Book Review: Responsive Web Design

Ethan Marcotte’s Responsive Web Design is an example of what can happen when an incredibly intelligent person is allowed to write in their own voice about a technique that they not only firmly believe in–but that they are using every day. It’s a compact book but Ethan manages to fill it full of plenty of information and he does so in a conversational, often humorous tone that will make you laugh at one sentence and then force you to thoughtfully ponder the implications of the next.

Ethan doesn’t present RWD as an end-all-be-all approach. He simply presents it as a potential solution (a good one). In his own words:

…more than anything, web design is about asking the right questions. And really, that’s what responsive web design is: a possible solution, a way to more fully design for the web’s inherent flexibility.

He does discuss the three main ingredients he laid down in his original article (flexible images, media queries and fluid grids) but he goes beyond that and acknowledges some of the initial concerns people had about the approach, and introduces some methods to potentially fix those trouble spots. Rightfully, he cautions “these aren’t problems with responsive design in and of itself–we just need to rethink the way we’ve implement it.” In his own delightfully humorous and approachable way, he challenges you not just to take a more responsive approach to your design, but to do so with a great deal of care and thoughtful consideration.

The final chapter is chock-full of topics I would like to see discussed in a bit more detail: responsive assets, context, and mobile first (which will be fleshed out in more detail in Luke’s upcoming book) for example. That’s not intended to be a slight in anyway to this book–the excellent A Book Apart series is intended to be concise and get you back out and working with your newly acquired knowledge and the content Ethan covers fits the book, and the spirit of the series, perfectly. This is just me being greedy and pining for a sequel of sorts.

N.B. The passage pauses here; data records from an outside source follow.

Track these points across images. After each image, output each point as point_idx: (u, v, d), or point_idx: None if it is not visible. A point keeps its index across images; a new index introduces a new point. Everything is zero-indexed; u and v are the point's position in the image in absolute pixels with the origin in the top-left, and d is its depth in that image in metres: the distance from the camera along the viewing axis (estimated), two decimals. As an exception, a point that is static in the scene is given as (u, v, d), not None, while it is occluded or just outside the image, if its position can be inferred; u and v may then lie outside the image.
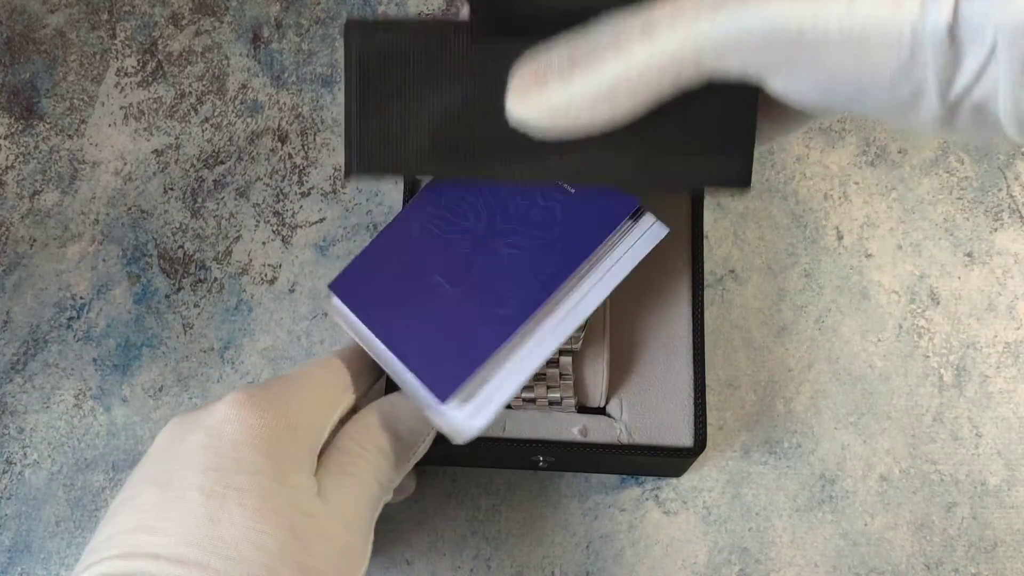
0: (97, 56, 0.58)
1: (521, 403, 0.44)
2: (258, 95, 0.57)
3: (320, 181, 0.55)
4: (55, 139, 0.57)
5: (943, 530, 0.48)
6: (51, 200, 0.55)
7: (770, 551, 0.48)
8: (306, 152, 0.56)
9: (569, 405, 0.44)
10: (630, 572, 0.48)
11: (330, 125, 0.56)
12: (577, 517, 0.49)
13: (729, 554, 0.48)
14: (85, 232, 0.55)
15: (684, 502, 0.49)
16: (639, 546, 0.48)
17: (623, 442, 0.44)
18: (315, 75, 0.57)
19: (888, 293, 0.52)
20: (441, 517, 0.49)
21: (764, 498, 0.48)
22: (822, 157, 0.54)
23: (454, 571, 0.48)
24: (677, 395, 0.45)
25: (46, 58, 0.58)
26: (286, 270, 0.53)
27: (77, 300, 0.53)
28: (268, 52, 0.58)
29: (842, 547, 0.48)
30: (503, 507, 0.49)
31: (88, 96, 0.58)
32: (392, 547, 0.49)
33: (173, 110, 0.57)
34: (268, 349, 0.52)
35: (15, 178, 0.56)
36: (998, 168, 0.54)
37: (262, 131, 0.56)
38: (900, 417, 0.49)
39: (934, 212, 0.53)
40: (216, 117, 0.57)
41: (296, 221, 0.54)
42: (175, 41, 0.58)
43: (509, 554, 0.48)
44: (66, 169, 0.56)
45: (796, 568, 0.47)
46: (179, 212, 0.55)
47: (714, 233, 0.53)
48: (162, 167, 0.56)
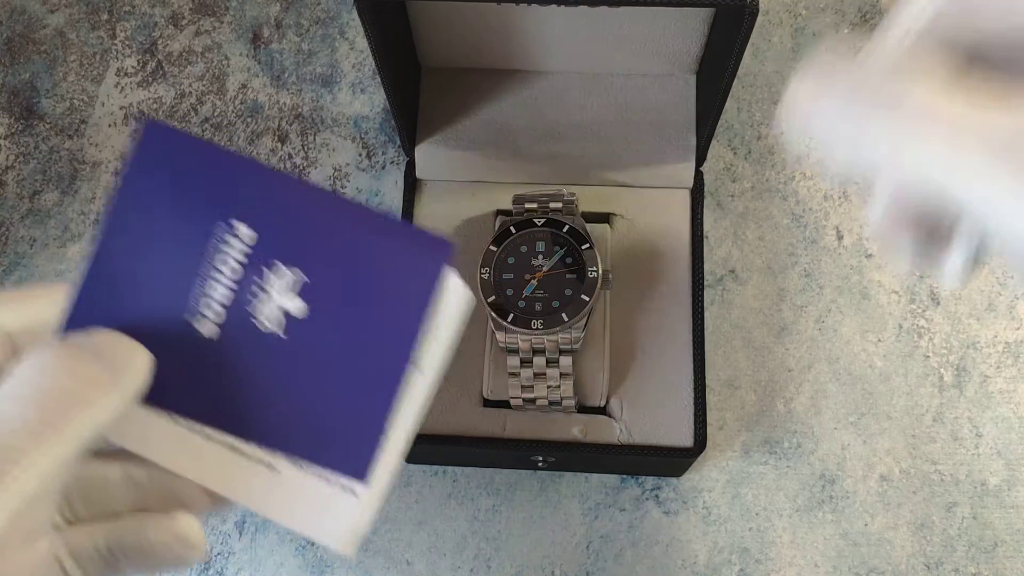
0: (97, 56, 0.58)
1: (521, 403, 0.44)
2: (258, 95, 0.57)
3: (320, 181, 0.55)
4: (55, 139, 0.57)
5: (943, 530, 0.48)
6: (51, 200, 0.55)
7: (770, 551, 0.48)
8: (306, 152, 0.56)
9: (569, 405, 0.44)
10: (630, 572, 0.48)
11: (330, 125, 0.56)
12: (577, 517, 0.49)
13: (729, 554, 0.48)
14: (85, 232, 0.55)
15: (684, 502, 0.49)
16: (639, 546, 0.48)
17: (623, 442, 0.44)
18: (315, 75, 0.57)
19: (888, 293, 0.52)
20: (441, 517, 0.49)
21: (764, 498, 0.48)
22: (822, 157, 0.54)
23: (454, 571, 0.48)
24: (677, 395, 0.45)
25: (46, 58, 0.58)
26: (286, 270, 0.53)
27: (77, 300, 0.53)
28: (268, 52, 0.58)
29: (842, 547, 0.48)
30: (503, 507, 0.49)
31: (88, 96, 0.58)
32: (392, 547, 0.49)
33: (173, 110, 0.57)
34: (268, 349, 0.52)
35: (15, 178, 0.56)
36: (998, 168, 0.54)
37: (262, 131, 0.56)
38: (900, 417, 0.49)
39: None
40: (216, 117, 0.57)
41: (296, 221, 0.54)
42: (175, 41, 0.58)
43: (509, 554, 0.48)
44: (66, 169, 0.56)
45: (796, 568, 0.47)
46: (179, 212, 0.55)
47: (714, 233, 0.53)
48: (162, 167, 0.56)
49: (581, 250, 0.44)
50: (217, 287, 0.30)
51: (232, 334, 0.30)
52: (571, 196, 0.46)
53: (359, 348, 0.30)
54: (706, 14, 0.45)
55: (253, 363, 0.30)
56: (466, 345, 0.47)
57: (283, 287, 0.30)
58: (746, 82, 0.56)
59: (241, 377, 0.30)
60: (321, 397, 0.30)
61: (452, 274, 0.30)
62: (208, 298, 0.30)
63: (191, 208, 0.30)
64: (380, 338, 0.30)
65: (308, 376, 0.30)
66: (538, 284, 0.44)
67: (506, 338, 0.43)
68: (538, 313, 0.43)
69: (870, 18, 0.57)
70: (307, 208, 0.31)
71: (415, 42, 0.49)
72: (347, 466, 0.29)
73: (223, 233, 0.30)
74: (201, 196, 0.31)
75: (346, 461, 0.29)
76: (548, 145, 0.49)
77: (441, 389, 0.46)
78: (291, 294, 0.30)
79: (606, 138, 0.49)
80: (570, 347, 0.44)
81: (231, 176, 0.31)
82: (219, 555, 0.49)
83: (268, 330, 0.30)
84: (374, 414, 0.29)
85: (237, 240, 0.30)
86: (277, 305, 0.30)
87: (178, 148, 0.31)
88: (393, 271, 0.31)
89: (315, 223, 0.31)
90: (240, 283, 0.30)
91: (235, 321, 0.30)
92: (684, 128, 0.49)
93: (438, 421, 0.45)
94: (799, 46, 0.57)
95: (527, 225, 0.45)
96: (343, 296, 0.30)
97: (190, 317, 0.29)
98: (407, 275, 0.30)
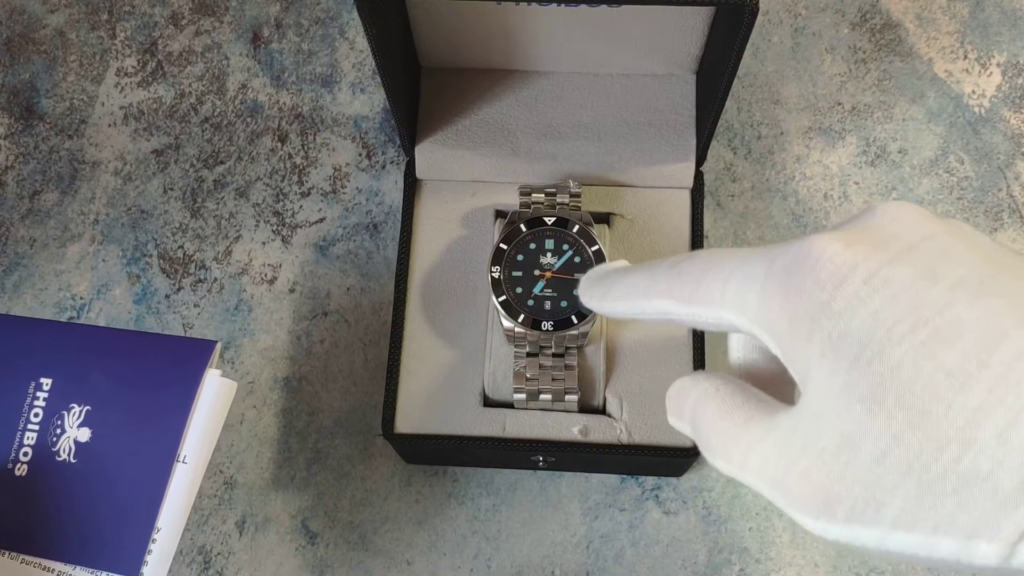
0: (97, 56, 0.58)
1: (524, 397, 0.44)
2: (258, 95, 0.57)
3: (320, 181, 0.55)
4: (55, 139, 0.57)
5: (943, 530, 0.48)
6: (51, 200, 0.55)
7: (770, 551, 0.48)
8: (306, 152, 0.56)
9: (572, 400, 0.44)
10: (630, 572, 0.48)
11: (330, 125, 0.56)
12: (577, 517, 0.49)
13: (729, 554, 0.48)
14: (85, 232, 0.55)
15: (684, 502, 0.49)
16: (639, 546, 0.48)
17: (623, 442, 0.44)
18: (315, 75, 0.57)
19: (888, 293, 0.51)
20: (441, 517, 0.49)
21: (764, 498, 0.48)
22: (822, 157, 0.54)
23: (454, 571, 0.48)
24: (677, 395, 0.45)
25: (46, 58, 0.58)
26: (286, 270, 0.53)
27: (77, 300, 0.53)
28: (268, 52, 0.58)
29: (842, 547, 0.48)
30: (503, 507, 0.49)
31: (88, 96, 0.57)
32: (392, 547, 0.49)
33: (173, 110, 0.57)
34: (268, 349, 0.52)
35: (15, 178, 0.56)
36: (998, 168, 0.54)
37: (262, 131, 0.56)
38: (900, 417, 0.49)
39: (934, 212, 0.53)
40: (216, 117, 0.57)
41: (296, 221, 0.54)
42: (175, 41, 0.58)
43: (509, 554, 0.48)
44: (66, 169, 0.56)
45: (796, 568, 0.47)
46: (179, 212, 0.55)
47: (714, 233, 0.53)
48: (162, 167, 0.56)
49: (590, 251, 0.45)
50: (28, 434, 0.37)
51: (36, 469, 0.37)
52: (577, 188, 0.46)
53: (133, 456, 0.37)
54: (706, 14, 0.45)
55: (51, 491, 0.37)
56: (466, 345, 0.47)
57: (72, 421, 0.37)
58: (746, 82, 0.56)
59: (42, 505, 0.37)
60: (102, 508, 0.36)
61: (212, 371, 0.37)
62: (24, 445, 0.37)
63: (9, 375, 0.38)
64: (151, 443, 0.37)
65: (92, 492, 0.36)
66: (546, 283, 0.45)
67: (515, 328, 0.44)
68: (547, 313, 0.44)
69: (870, 18, 0.57)
70: (90, 348, 0.38)
71: (415, 42, 0.49)
72: (121, 566, 0.35)
73: (34, 390, 0.37)
74: (15, 363, 0.38)
75: (119, 562, 0.35)
76: (548, 145, 0.49)
77: (441, 389, 0.46)
78: (78, 425, 0.37)
79: (606, 138, 0.49)
80: (575, 344, 0.44)
81: (31, 338, 0.38)
82: (219, 555, 0.49)
83: (63, 459, 0.37)
84: (143, 514, 0.36)
85: (42, 392, 0.37)
86: (70, 437, 0.37)
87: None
88: (160, 382, 0.37)
89: (96, 358, 0.38)
90: (44, 424, 0.37)
91: (39, 458, 0.37)
92: (684, 128, 0.49)
93: (438, 421, 0.45)
94: (799, 46, 0.57)
95: (537, 223, 0.45)
96: (121, 415, 0.37)
97: (12, 465, 0.37)
98: (171, 382, 0.37)
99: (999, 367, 0.20)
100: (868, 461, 0.21)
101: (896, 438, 0.21)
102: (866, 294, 0.22)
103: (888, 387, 0.21)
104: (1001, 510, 0.20)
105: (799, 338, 0.23)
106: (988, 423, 0.20)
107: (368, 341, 0.52)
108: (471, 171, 0.49)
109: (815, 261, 0.23)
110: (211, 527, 0.49)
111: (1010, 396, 0.20)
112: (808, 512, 0.23)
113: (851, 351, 0.22)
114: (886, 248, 0.23)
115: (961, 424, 0.20)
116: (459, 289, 0.48)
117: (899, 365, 0.21)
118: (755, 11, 0.36)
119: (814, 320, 0.22)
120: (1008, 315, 0.21)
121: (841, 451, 0.22)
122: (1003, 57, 0.56)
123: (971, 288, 0.21)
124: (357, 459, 0.50)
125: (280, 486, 0.50)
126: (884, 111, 0.55)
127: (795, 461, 0.23)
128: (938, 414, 0.21)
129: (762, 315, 0.24)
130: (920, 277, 0.22)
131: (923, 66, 0.56)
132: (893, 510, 0.21)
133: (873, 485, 0.21)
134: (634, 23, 0.47)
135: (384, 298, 0.52)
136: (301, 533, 0.49)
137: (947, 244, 0.23)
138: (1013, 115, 0.55)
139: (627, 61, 0.50)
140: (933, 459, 0.20)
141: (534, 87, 0.51)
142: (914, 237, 0.23)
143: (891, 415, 0.21)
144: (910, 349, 0.21)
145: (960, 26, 0.56)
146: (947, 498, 0.20)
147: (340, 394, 0.51)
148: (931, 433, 0.21)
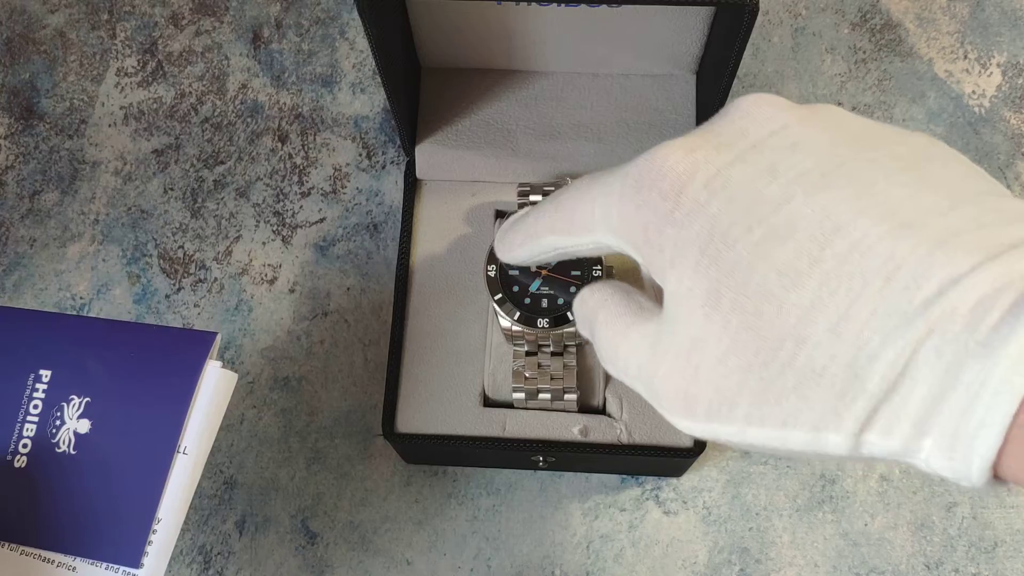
0: (97, 56, 0.58)
1: (523, 397, 0.44)
2: (258, 95, 0.57)
3: (320, 181, 0.55)
4: (55, 139, 0.57)
5: (943, 530, 0.48)
6: (51, 200, 0.55)
7: (770, 551, 0.48)
8: (306, 152, 0.56)
9: (572, 400, 0.44)
10: (630, 572, 0.48)
11: (330, 125, 0.56)
12: (577, 517, 0.49)
13: (729, 554, 0.48)
14: (85, 232, 0.55)
15: (684, 502, 0.49)
16: (639, 546, 0.48)
17: (623, 442, 0.44)
18: (315, 75, 0.57)
19: (888, 293, 0.51)
20: (441, 517, 0.49)
21: (764, 498, 0.48)
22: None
23: (454, 571, 0.48)
24: (677, 395, 0.45)
25: (46, 58, 0.58)
26: (286, 270, 0.53)
27: (77, 300, 0.53)
28: (268, 52, 0.58)
29: (842, 547, 0.48)
30: (503, 507, 0.49)
31: (88, 96, 0.58)
32: (392, 547, 0.49)
33: (173, 110, 0.57)
34: (268, 349, 0.52)
35: (15, 178, 0.56)
36: (998, 168, 0.54)
37: (262, 131, 0.56)
38: (900, 417, 0.49)
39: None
40: (216, 117, 0.57)
41: (296, 221, 0.54)
42: (175, 41, 0.58)
43: (509, 554, 0.48)
44: (66, 169, 0.56)
45: (796, 568, 0.47)
46: (179, 212, 0.55)
47: (714, 233, 0.53)
48: (162, 167, 0.56)
49: None
50: (28, 425, 0.37)
51: (36, 461, 0.37)
52: None
53: (133, 447, 0.37)
54: (706, 14, 0.45)
55: (51, 482, 0.37)
56: (466, 345, 0.47)
57: (72, 412, 0.37)
58: (746, 82, 0.56)
59: (42, 496, 0.36)
60: (102, 499, 0.36)
61: (212, 362, 0.37)
62: (23, 437, 0.37)
63: (8, 367, 0.38)
64: (151, 434, 0.37)
65: (92, 483, 0.36)
66: (543, 281, 0.44)
67: (512, 327, 0.44)
68: (544, 311, 0.44)
69: (870, 18, 0.57)
70: (90, 340, 0.38)
71: (415, 42, 0.49)
72: (122, 557, 0.36)
73: (33, 382, 0.37)
74: (14, 355, 0.38)
75: (120, 553, 0.35)
76: (548, 145, 0.49)
77: (441, 389, 0.46)
78: (77, 416, 0.37)
79: (606, 138, 0.49)
80: (574, 342, 0.44)
81: (30, 330, 0.38)
82: (219, 555, 0.49)
83: (62, 451, 0.37)
84: (144, 505, 0.36)
85: (41, 384, 0.37)
86: (69, 429, 0.37)
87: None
88: (160, 373, 0.37)
89: (96, 350, 0.38)
90: (43, 416, 0.37)
91: (39, 450, 0.37)
92: (684, 128, 0.49)
93: (438, 421, 0.45)
94: (799, 46, 0.57)
95: None
96: (121, 406, 0.37)
97: (11, 457, 0.37)
98: (172, 373, 0.37)
99: (831, 261, 0.20)
100: (714, 363, 0.22)
101: (733, 340, 0.21)
102: (705, 199, 0.22)
103: (723, 290, 0.21)
104: (840, 402, 0.20)
105: (654, 250, 0.23)
106: (820, 318, 0.20)
107: (368, 341, 0.52)
108: (471, 171, 0.49)
109: (658, 172, 0.23)
110: (211, 527, 0.49)
111: (842, 289, 0.20)
112: (675, 412, 0.23)
113: (693, 257, 0.22)
114: (729, 148, 0.22)
115: (793, 322, 0.20)
116: (459, 289, 0.48)
117: (734, 267, 0.21)
118: (755, 11, 0.36)
119: (661, 231, 0.23)
120: (848, 205, 0.20)
121: (691, 355, 0.22)
122: (1003, 57, 0.56)
123: (812, 181, 0.21)
124: (357, 459, 0.50)
125: (280, 486, 0.50)
126: (884, 111, 0.55)
127: (660, 364, 0.23)
128: (770, 314, 0.20)
129: (623, 232, 0.24)
130: (759, 176, 0.22)
131: (923, 66, 0.56)
132: (743, 408, 0.21)
133: (722, 386, 0.22)
134: (634, 23, 0.47)
135: (384, 298, 0.52)
136: (301, 533, 0.49)
137: (797, 135, 0.22)
138: (1013, 115, 0.55)
139: (627, 61, 0.50)
140: (770, 358, 0.20)
141: (534, 87, 0.51)
142: (761, 133, 0.23)
143: (727, 319, 0.21)
144: (743, 250, 0.21)
145: (960, 26, 0.56)
146: (789, 394, 0.20)
147: (340, 394, 0.51)
148: (765, 333, 0.21)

It’s a bit sad to think about, but after all these years, we are just now starting to really embrace the web for what it is–a truly flexible and malleable medium. I don’t think it is out of line for me to suggest that Ethan’s book will soon be viewed in the same light as books such as Jeffrey Zeldman’s Designing with Web Standards–as a book that challenged the way we practiced our profession and helped to push us forward.

To make a long story short, you would be doing yourself an absolute disservice by not buying this book. It lives up to the hype and then some.